Premiere am 20. Juni 2023
Dauer: 1 Stunde 25 Minuten, keine Pause

www.asphalt-festival.de


Kritikenrundschau

"Bemerkenswert" findet Sema Kouschkerian die Produktion und schreibt in der Rheinischen Post (22.6.2023): "Dokumentation und Deutung werden bei "Dunkeldorf" kunstvoll im Gleichgewicht gehalten." Das ist eine Stärke des Theaterkollektivs Pierre Vers, die auch schon in anderen Produktionen sichtbar geworden sei. "Mit einem hohen Rechercheaufwand und unzähligen Interviews haben sich die Künstler den wahren Begebenheiten genähert und sie geprüft. Die Texte (…) konzentrieren klug die vielen Details, bewahren die Komplexität der Ereignisse und die Belange der Menschen, die in sie hineingeraten sind oder von ihnen überwältigt wurden."

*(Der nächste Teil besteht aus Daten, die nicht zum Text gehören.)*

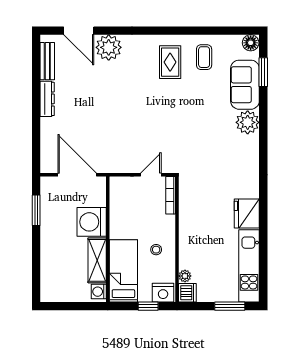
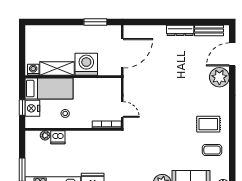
nightstand: (163, 293) -> (32, 108), moved
dishwasher: (187, 293) -> (58, 137), moved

Die Inszenierung belege anschaulich "eine auch heute noch diffuse Haltung zum Attentat und folgenden Prozessen", schreibt Michael-Georg Müller in der Neuen Ruhr/Rhein Zeitung (22.6.2023). Der Zuschauer bleibe zurück "mit einem schalen Gefühl und der Frage: War der Freispruch ein Fehlurteil? Waren die Richter auf dem rechten Auge blind?"